## Problem requirements
Turn the lines of the entries from the line with "Das Magazin für den klangbewussten" to the line with "22:36, 07/08/2026", both included, into a JSON list of strings, one string per line with blank lines omitted. Leave the pictures out.

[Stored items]
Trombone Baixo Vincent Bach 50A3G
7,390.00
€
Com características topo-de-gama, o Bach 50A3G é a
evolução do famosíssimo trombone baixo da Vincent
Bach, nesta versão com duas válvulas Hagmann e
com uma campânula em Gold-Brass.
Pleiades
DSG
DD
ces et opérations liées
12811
* * *
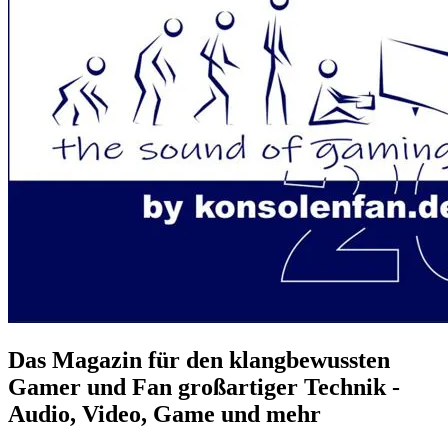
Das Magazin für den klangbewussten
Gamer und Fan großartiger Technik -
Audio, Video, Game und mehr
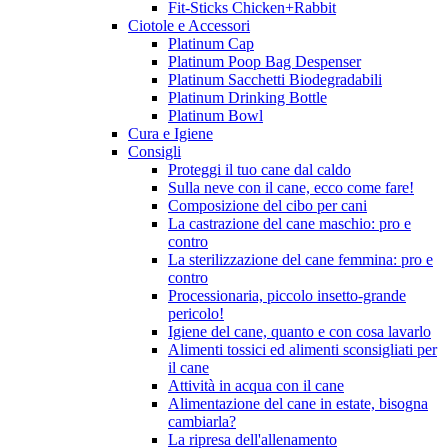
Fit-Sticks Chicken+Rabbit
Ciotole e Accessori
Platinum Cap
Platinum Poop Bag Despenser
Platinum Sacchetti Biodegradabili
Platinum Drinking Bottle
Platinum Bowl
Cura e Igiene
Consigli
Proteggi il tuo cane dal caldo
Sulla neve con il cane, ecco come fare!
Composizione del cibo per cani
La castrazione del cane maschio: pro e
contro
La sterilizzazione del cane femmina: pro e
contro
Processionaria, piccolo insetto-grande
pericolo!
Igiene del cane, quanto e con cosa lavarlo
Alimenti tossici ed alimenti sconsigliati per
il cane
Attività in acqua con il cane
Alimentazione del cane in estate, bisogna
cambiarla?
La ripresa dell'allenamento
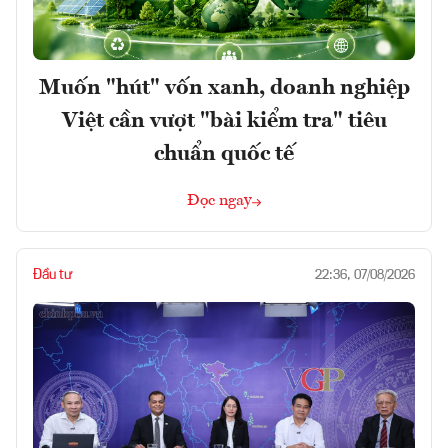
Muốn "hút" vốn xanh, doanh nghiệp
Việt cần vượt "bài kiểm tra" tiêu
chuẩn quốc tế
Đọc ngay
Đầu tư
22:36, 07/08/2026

## Result of the exercise
[
  "Das Magazin für den klangbewussten",
  "Gamer und Fan großartiger Technik -",
  "Audio, Video, Game und mehr",
  "Fit-Sticks Chicken+Rabbit",
  "Ciotole e Accessori",
  "Platinum Cap",
  "Platinum Poop Bag Despenser",
  "Platinum Sacchetti Biodegradabili",
  "Platinum Drinking Bottle",
  "Platinum Bowl",
  "Cura e Igiene",
  "Consigli",
  "Proteggi il tuo cane dal caldo",
  "Sulla neve con il cane, ecco come fare!",
  "Composizione del cibo per cani",
  "La castrazione del cane maschio: pro e",
  "contro",
  "La sterilizzazione del cane femmina: pro e",
  "contro",
  "Processionaria, piccolo insetto-grande",
  "pericolo!",
  "Igiene del cane, quanto e con cosa lavarlo",
  "Alimenti tossici ed alimenti sconsigliati per",
  "il cane",
  "Attività in acqua con il cane",
  "Alimentazione del cane in estate, bisogna",
  "cambiarla?",
  "La ripresa dell'allenamento",
  "Muốn \"hút\" vốn xanh, doanh nghiệp",
  "Việt cần vượt \"bài kiểm tra\" tiêu",
  "chuẩn quốc tế",
  "Đọc ngay",
  "Đầu tư",
  "22:36, 07/08/2026"
]